Tras más de cuatro horas de tensa reunión en el Consejo de Política Fiscal y Financiera (CPFF), la vicepresidenta primera y ministra de Hacienda, María Jesús Montero, se ha topado con un frente común de rechazo que ha unido a las comunidades gobernadas por el Partido Popular y a los barones críticos del PSOE. Solo Cataluña, representada por la consejera Alicia Romero, ha dado su visto bueno a una propuesta que el resto de territorios considera un peaje inasumible.
El malestar entre los consejeros de Hacienda ha sido unánime al denunciar que el modelo nace viciado por el pacto previo entre Pedro Sánchez y el líder de ERC, Oriol Junqueras. Los representantes del PP han calificado la propuesta como el modelo Junqueras, advirtiendo que golpea los principios de igualdad y solidaridad interterritorial. Por su parte, los gobiernos socialistas de Castilla-La Mancha y Asturias se han sumado al bloque del no; el Ejecutivo de Emiliano García-Page ha llegado a tildar el plan de chantaje de los independentistas, señalando la ordinalidad exclusiva para Cataluña como una línea roja infranqueable.
Ante la evidencia de que no contaba con los apoyos necesarios para una reforma integral, Montero ha planteado una salida inédita: la adhesión al nuevo sistema será voluntaria. Esto permitiría a cada comunidad decidir si se acoge al nuevo esquema o si prefiere mantenerse en el actual. Sin embargo, esta maniobra ha sido interpretada por muchas regiones como una trampa, ya que rechazar el sistema podría suponer la pérdida de fondos adicionales. Hacienda sostiene que de los casi 21.000 millones de euros extra que se inyectarán al sistema, la mayoría irían a parar a comunidades del PP, un argumento que no ha servido para desactivar la desconfianza generalizada.

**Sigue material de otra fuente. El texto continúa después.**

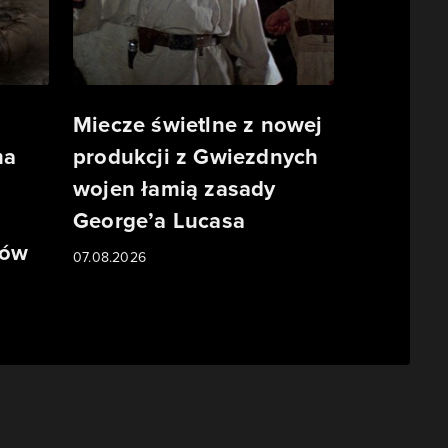
Miecze świetlne z nowej
ma
produkcji z Gwiezdnych
wojen łamią zasady
George’a Lucasa
mów
07.08.2026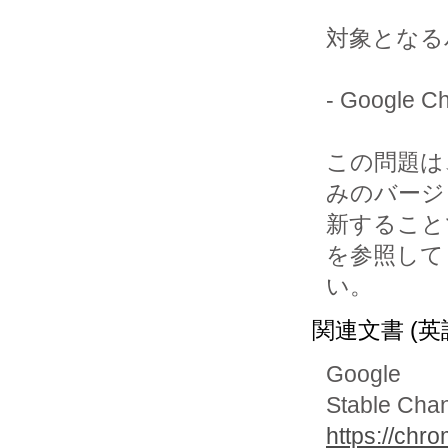
対象となる
- Google
この問題は、G
みのバージ
新すること
を参照して
い。
関連文書 (英
Google
Stable Chan
https://chr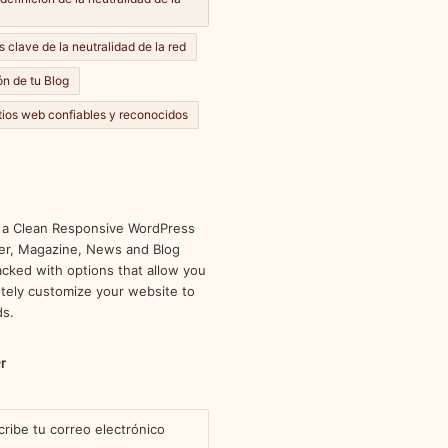
s clave de la neutralidad de la red
n de tu Blog
itios web confiables y reconocidos
 a Clean Responsive WordPress
r, Magazine, News and Blog
cked with options that allow you
tely customize your website to
ds.
r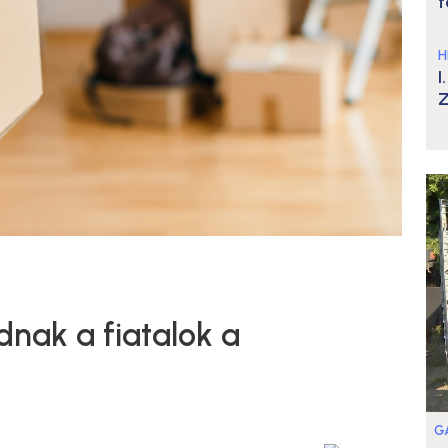
t
H
I
Z
nak a fiatalok a
G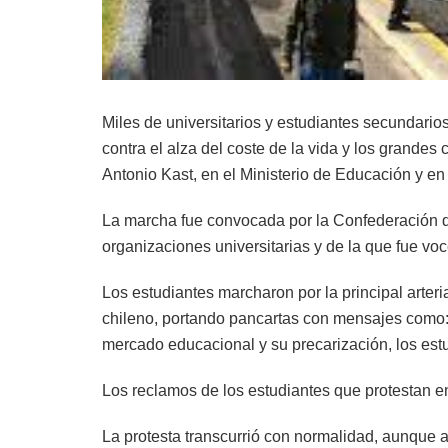
Miles de universitarios y estudiantes secundario
contra el alza del coste de la vida y los grandes
Antonio Kast, en el Ministerio de Educación y en 
La marcha fue convocada por la Confederación de
organizaciones universitarias y de la que fue vo
Los estudiantes marcharon por la principal arte
chileno, portando pancartas con mensajes como: «
mercado educacional y su precarización, los es
Los reclamos de los estudiantes que protestan e
La protesta transcurrió con normalidad, aunque a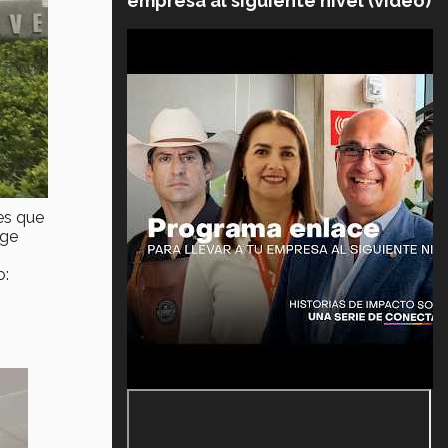
empresa al siguiente nivel (video)
es que
rge
o: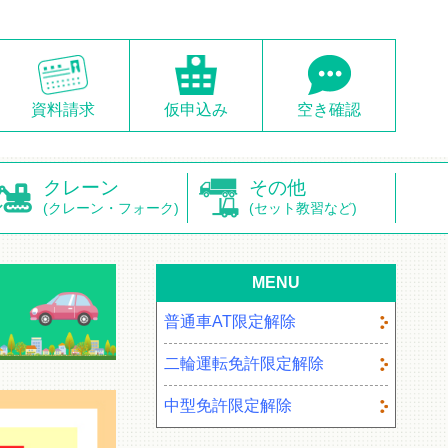
資料請求
仮申込み
空き確認
クレーン
その他
(クレーン・フォーク)
(セット教習など)
MENU
普通車AT限定解除
二輪運転免許限定解除
中型免許限定解除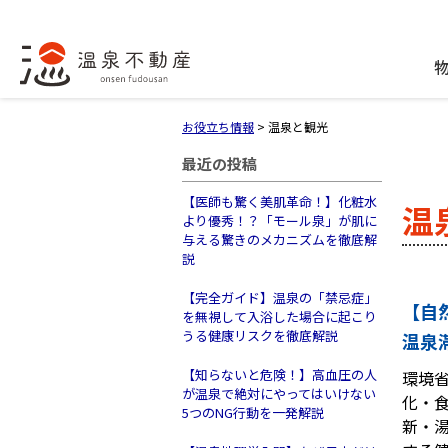
お役立ち情報
>
温泉と観光
最近の投稿
【医師も驚く美肌革命！】化粧水
温
より優秀！？「モール泉」が肌に
与える驚きのメカニズムを徹底解
説
【完全ガイド】温泉の「禁忌症」
【自
を無視して入浴した場合に起こり
うる健康リスクを徹底解説
温泉
【知らないと危険！】高血圧の人
環境省
が温泉で絶対にやってはいけない
化・
5つのNG行動を一発解説
新・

Uno de los puntos de mayor fricción ha sido la introducción del principio de ordinalidad, que garantiza que una comunidad no pierda posición en el reparto de recursos tras su aportación solidaria. El borrador presentado por el Ministerio contempla aplicar este criterio únicamente a Cataluña, lo que el resto de autonomías tilda de privilegio inconstitucional. Varias comunidades ya han anunciado que, si el Gobierno intenta tramitar este modelo como ley orgánica, no dudarán en recurrir ante el Tribunal Constitucional para frenar lo que consideran la ruptura del régimen común.
La ministra Montero ha lamentado lo que considera un inmovilismo por parte de la oposición, asegurando que la propuesta no otorga tratos de favor y que el objetivo es garantizar los servicios públicos. Al término del encuentro, la sensación era de bloqueo absoluto. Con Cataluña como única aliada y el socialismo territorial fracturado, el Ejecutivo se enfrenta ahora al reto de negociar bilateralmente con cada autonomía en una ronda de reuniones técnicas que se presume larga y plagada de obstáculos legales.